Europäisches Tagebuch, 8.4.2021: In seiner Weihnachtsansprache hat der englische Premier Boris Johnson seinen englischen Landsleuten Fisch versprochen, viel Fisch. Natürlich auch Truthahn, Pudding, Rosenkohl und Brandybutter. Was auch immer zu Weihnachten auf die englische Tafel kommen mag. Aber was bleibt, ist nun wohl wirklich: viel Fisch. Auf dem die Briten nun zum Teil sitzen bleiben.
Schon der Scheidungsvertrag mit der EU hatte die britischen Fischer enttäuscht. Deren Empörung über die europäischen Fischerboote in „ihren“ Gewässern hatte den EU-Austritt Großbritanniens ganz wesentlich befeuert. Und nun sollen sie noch weiterhin die europäischen Invasoren, allen voran belgische, irische, dänische und niederländische Fischer, in ihren Jagdgründen dulden? Immerhin gehörte zum „Deal“ in letzter Minute, dass deren Fangquoten zwar gesenkt aber durchaus nicht abgeschafft würden. „Johnson hat uns die Rechte an allen Fischen versprochen, die in unserer exklusiven Wirtschaftszone schwimmen“, so klagte der Chef des nationalen Verbunds der Fischereiorganisationen (NFFO), Andrew Locker, noch zu Weihnachten sein Leid dem Sender BBC Radio 4. „Aber wir haben nur einen Bruchteil davon erhalten.“
Inzwischen dämmert den britischen Fischern freilich die Erkenntnis, dass ihr Problem nun ein ganz anderes ist: wohin mit „ihrem“ Fisch?
Denn so sehr die Briten vielleicht auch Fish and chips selber mögen, leben tun die britischen Fischer vom europäischen Markt. Und den Zugang zu diesem Markt haben sie sich selber nun deutlich erschwert. Bei einem fragilen Gut wie Fisch kann das fatale Folgen haben, denn der muss schnell aus dem Netz in den Handel. Und genau daran hapert es seit Januar. Ganze Schiffsladungen sind in britischen Häfen verrottet. Die Lieferketten mussten neu organisiert werden, der komplizierte Weg durch den Zoll funktioniert zwar inzwischen leidlich. Aber all das kostet Geld und treibt die Preise in die Höhe – und das ist schlecht für den Absatz des symbolisch kostbarsten, was Großbritannien offenbar zu exportieren in der Lage ist: Fisch. Der droht nun das zu werden, was er politisch immer schon war, ein fauler Fisch.
Dass dies für die britischen Fischer eine Überraschung ist, mag nur denjenigen verwundern, der davon ausgeht, dass Menschen wirklich immer im Sinne ihrer Interessen handeln.
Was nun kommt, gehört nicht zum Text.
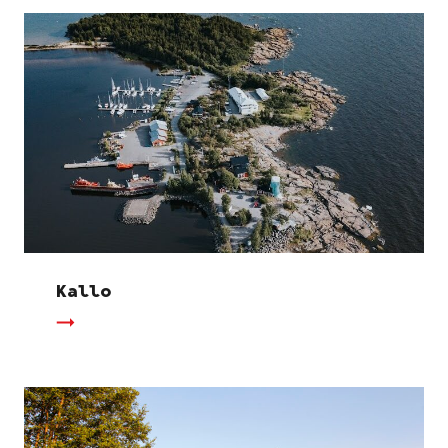
Kallo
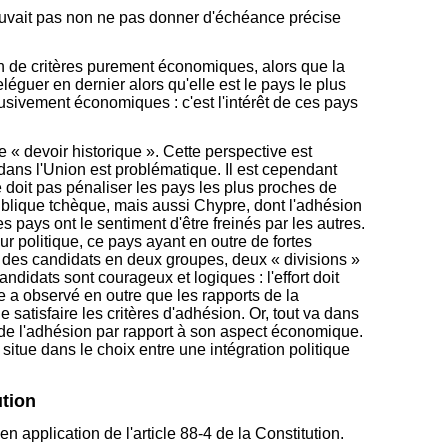
 pouvait pas non ne pas donner d'échéance précise
n de critères purement économiques, alors que la
léguer en dernier alors qu'elle est le pays le plus
lusivement économiques : c'est l'intérêt de ces pays
e « devoir historique ». Cette perspective est
s dans l'Union est problématique. Il est cependant
ne doit pas pénaliser les pays les plus proches de
publique tchèque, mais aussi Chypre, dont l'adhésion
 pays ont le sentiment d'être freinés par les autres.
r politique, ce pays ayant en outre de fortes
on des candidats en deux groupes, deux « divisions »
didats sont courageux et logiques : l'effort doit
re a observé en outre que les rapports de la
satisfaire les critères d'adhésion. Or, tout va dans
e de l'adhésion par rapport à son aspect économique.
situe dans le choix entre une intégration politique
ution
 application de l'article 88-4 de la Constitution.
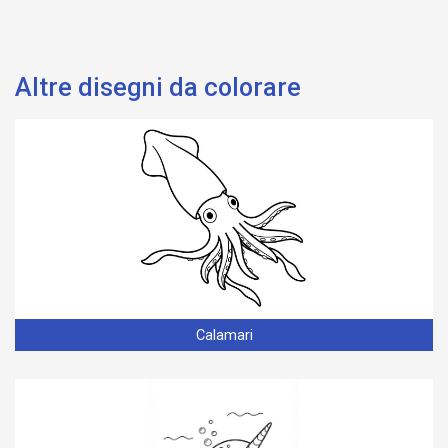
Altre disegni da colorare
Calamari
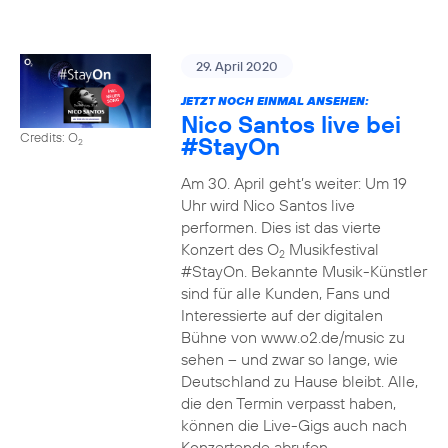
29. April 2020
JETZT NOCH EINMAL ANSEHEN:
Nico Santos live bei
Credits: O
#StayOn
2
Am 30. April geht’s weiter: Um 19
Uhr wird Nico Santos live
performen. Dies ist das vierte
Konzert des O
Musikfestival
2
#StayOn. Bekannte Musik-Künstler
sind für alle Kunden, Fans und
Interessierte auf der digitalen
Bühne von www.o2.de/music zu
sehen – und zwar so lange, wie
Deutschland zu Hause bleibt. Alle,
die den Termin verpasst haben,
können die Live-Gigs auch nach
Konzertende abrufen.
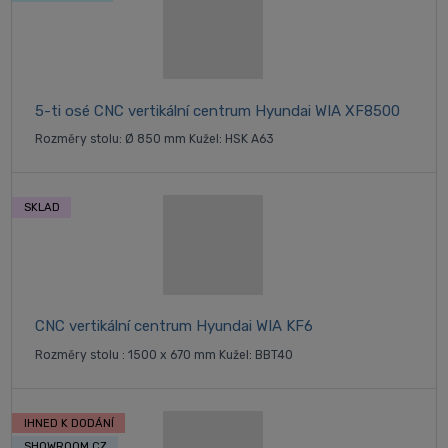
5-ti osé CNC vertikální centrum Hyundai WIA XF8500
Rozměry stolu: Ø 850 mm Kužel: HSK A63
SKLAD
CNC vertikální centrum Hyundai WIA KF6
Rozměry stolu : 1500 x 670 mm Kužel: BBT40
IHNED K DODÁNÍ
SHOWROOM CZ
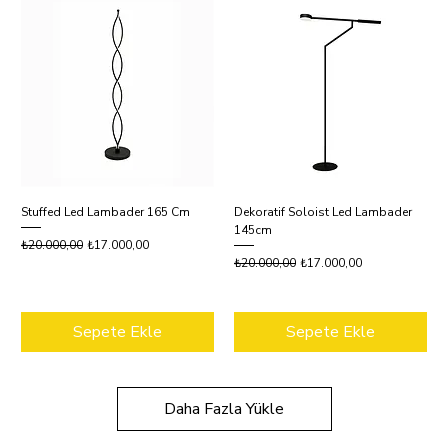
Stuffed Led Lambader 165 Cm
Dekoratif Soloist Led Lambader
145cm
Normal Fiyat
İndirimli Fiyat
₺20.000,00
₺17.000,00
Normal Fiyat
İndirimli Fiyat
₺20.000,00
₺17.000,00
Sepete Ekle
Sepete Ekle
Daha Fazla Yükle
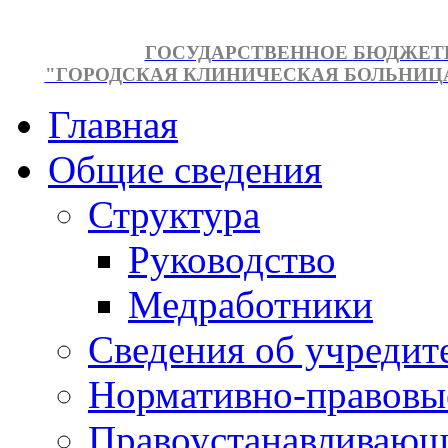
ГОСУДАРСТВЕННОЕ БЮДЖЕТ
"ГОРОДСКАЯ КЛИНИЧЕСКАЯ БОЛЬНИЦА №
Главная
Общие сведения
Структура
Руководство
Медработники
Сведения об учредит
Нормативно-правовы
Правоустанавливающ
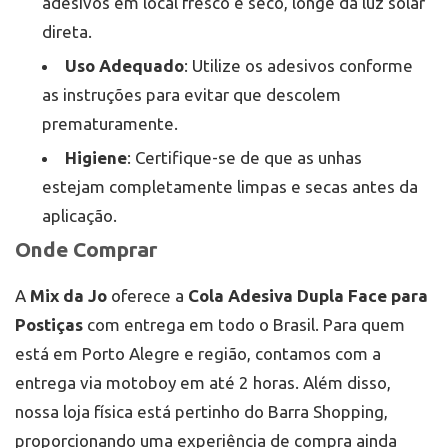
adesivos em local fresco e seco, longe da luz solar
direta.
Uso Adequado
: Utilize os adesivos conforme
as instruções para evitar que descolem
prematuramente.
Higiene
: Certifique-se de que as unhas
estejam completamente limpas e secas antes da
aplicação.
Onde Comprar
A
Mix da Jo
oferece a
Cola Adesiva Dupla Face para
Postiças
com entrega em todo o Brasil. Para quem
está em Porto Alegre e região, contamos com a
entrega via motoboy em até 2 horas. Além disso,
nossa loja física está pertinho do Barra Shopping,
proporcionando uma experiência de compra ainda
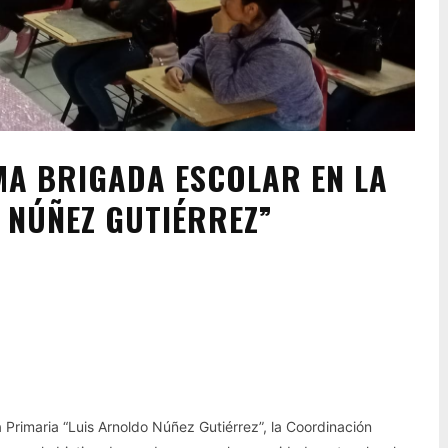
A BRIGADA ESCOLAR EN LA
 NÚÑEZ GUTIÉRREZ”
Pinterest
WhatsApp
 Primaria “Luis Arnoldo Núñez Gutiérrez”, la Coordinación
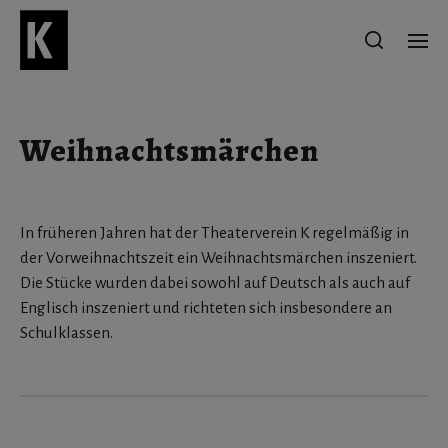
Weihnachtsmärchen
In früheren Jahren hat der Theaterverein K regelmäßig in
der Vorweihnachtszeit ein Weihnachtsmärchen inszeniert.
Die Stücke wurden dabei sowohl auf Deutsch als auch auf
Englisch inszeniert und richteten sich insbesondere an
Schulklassen.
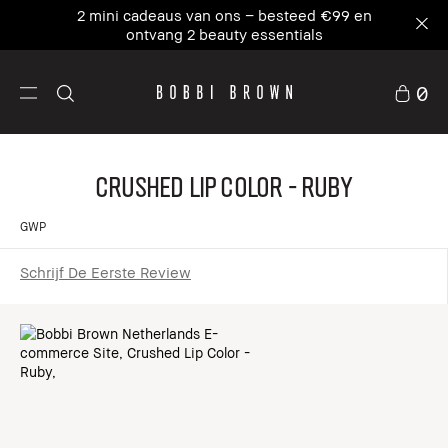
2 mini cadeaus van ons – besteed €99 en
ontvang 2 beauty essentials
0
Crushed Lip Color - Ruby
GWP
Schrijf De Eerste Review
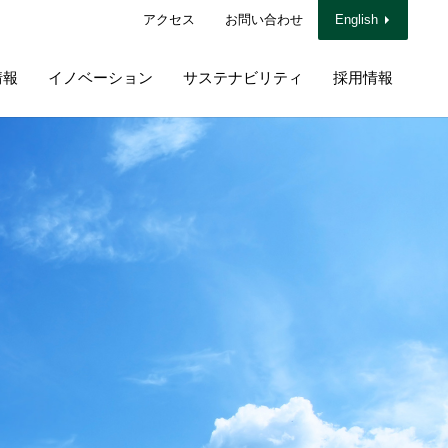
アクセス
お問い合わせ
English
情報
イノベーション
サステナビリティ
採用情報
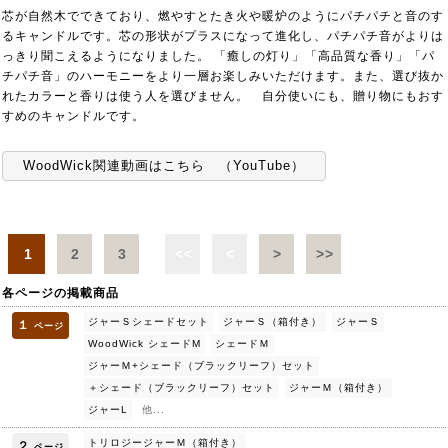
芯が自然木でできており、燃やすとたき火や暖炉のようにパチパチと音のす
るキャンドルです。芯の形状がプラスになって進化し、パチパチ音がよりは
っきり聞こえるようになりました。 「癒しの灯り」「高品質な香り」「パ
チパチ音」のハーモニーをより一層お楽しみいただけます。また、選び抜か
れたカラーと香りは使う人を選びません。 自分使いにも、贈り物にもおす
すめのキャンドルです。
WoodWick関連動画はこちら （YouTube）
1
2
3
<<
<
>
>>
各ページの掲載商品
ジャーＳシェードセット
ジャーＳ（箱付き）
ジャーＳ
１
ページ
WoodWick シェードM
シェードＭ
ジャーＭ+シェード（ブラックリーフ）セット
＋シェード（ブラックリーフ）セット
ジャーＭ（箱付き）
ジャーL
他...
トリロジージャーＭ（箱付き）
２
ページ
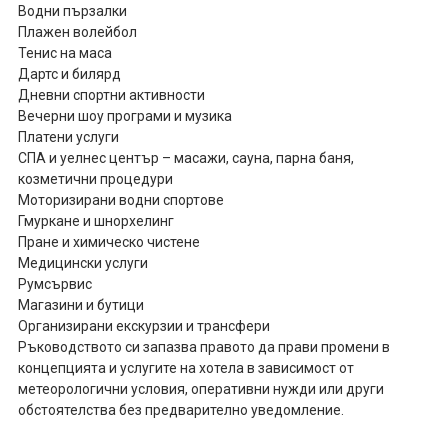
Водни пързалки
Плажен волейбол
Тенис на маса
Дартс и билярд
Дневни спортни активности
Вечерни шоу програми и музика
Платени услуги
СПА и уелнес център – масажи, сауна, парна баня,
козметични процедури
Моторизирани водни спортове
Гмуркане и шнорхелинг
Пране и химическо чистене
Медицински услуги
Румсървис
Магазини и бутици
Организирани екскурзии и трансфери
Ръководството си запазва правото да прави промени в
концепцията и услугите на хотела в зависимост от
метеорологични условия, оперативни нужди или други
обстоятелства без предварително уведомление.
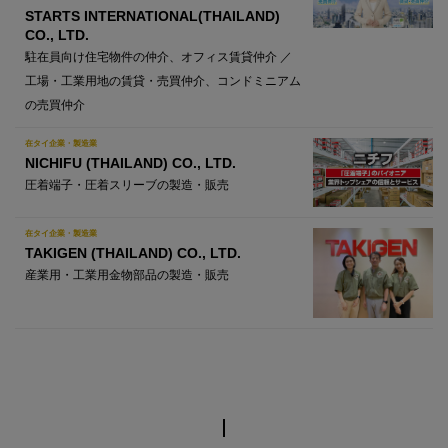
STARTS INTERNATIONAL(THAILAND)
CO., LTD.
駐在員向け住宅物件の仲介、オフィス賃貸仲介 ／
工場・工業用地の賃貸・売買仲介、コンドミニアム
の売買仲介
在タイ企業・製造業
NICHIFU (THAILAND) CO., LTD.
圧着端子・圧着スリーブの製造・販売
在タイ企業・製造業
TAKIGEN (THAILAND) CO., LTD.
産業用・工業用金物部品の製造・販売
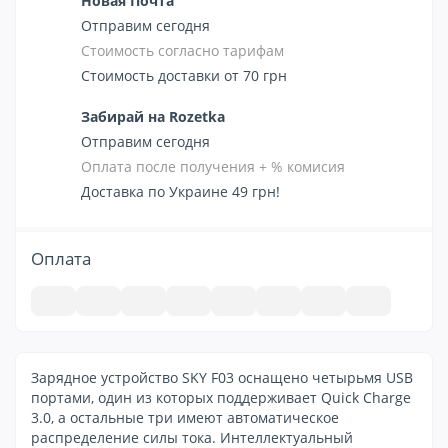
Новая Почта
Отправим сегодня
Стоимость согласно тарифам
Стоимость доставки от 70 грн
Забирай на Rozetka
Отправим сегодня
Оплата после получения + % комисия
Доставка по Украине 49 грн!
Оплата
Зарядное устройство SKY F03 оснащено четырьмя USB
портами, один из которых поддерживает Quick Charge
3.0, а остальные три имеют автоматическое
распределение силы тока. Интеллектуальный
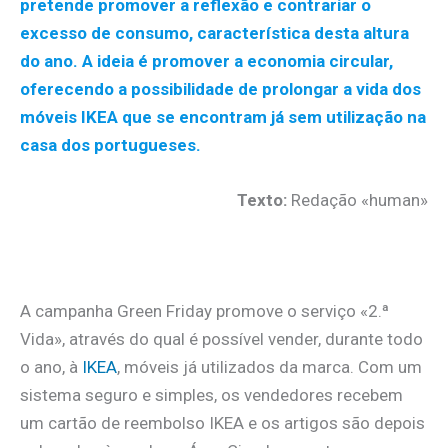
pretende promover a reflexão e contrariar o
excesso de consumo, característica desta altura
do ano. A ideia é promover a economia circular,
oferecendo a possibilidade de prolongar a vida dos
móveis IKEA que se encontram já sem utilização na
casa dos portugueses.
Texto:
Redação «human»
.
A campanha Green Friday promove o serviço «2.ª
Vida», através do qual é possível vender, durante todo
o ano, à
IKEA
, móveis já utilizados da marca. Com um
sistema seguro e simples, os vendedores recebem
um cartão de reembolso IKEA e os artigos são depois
Noch weniger überraschend allerdings beginnt nun auch in Nordirland die Saat des Brexit aufzugehen. Krawalle, Straßenschlachten, verletzte Polizisten, brennende Busse. All das hat lange den Alltag im Norden der irischen Insel geprägt, bis „einst“ (so ist man schon versucht zu sagen) 1998 mit dem Karfreitagsabkommen ein Meilenstein im Friedensprozess zwischen Katholiken und Protestanten erreicht wurde. Schließlich waren Großbritannien und Irland beide in der EU und die Grenzen konnten geöffnet werden, zwischen den Ländern, aber „step by step“ auch innerhalb der gespaltenen nordirischen Gesellschaft. 16.200 Bombenanschläge, 37.000 Fälle von Schusswaffengebrauch, 22.000 Überfälle und 2.200 Brandanschläge waren in den Jahrzehnten des Konflikts von beiden Seiten ausgegangen. 3.600 Menschen starben, 47.000 wurden verletzt.
Nun haben protestantische Gewalttäter pünktlich zu Ostern wieder damit begonnen britische Polizisten zu attackieren und marodierend durch die Straßen zu ziehen, am Brennpunkt der „Grenze“ zwischen protestantischen und katholischen Stadtvierteln. Unter dem Vorwand, gegen die „Zollgrenze“ zwischen Nordirland und Großbritannien zu protestieren. Mit dem Ziel freilich, die alten Grenzen auf der Insel wieder herzustellen. Fortsetzung folgt.
Rückblick, 7.4.2020: In den USA sterben täglich ungefähr 2000 Menschen. US-Präsident Trump macht die WHO für die Corona-Krise verantwortlich und droht damit, die Zahlungen der USA an die WHO einzustellen.
Die EU schickt ein Team aus rumänischen und norwegischen Ärzten und Pflegern nach Mailand und Bergamo. Österreich beteiligt sich mit 3000 Litern Desinfektionsmitteln an dieser Aktion. Deutschland nimmt Patienten aus dem Elsass auf.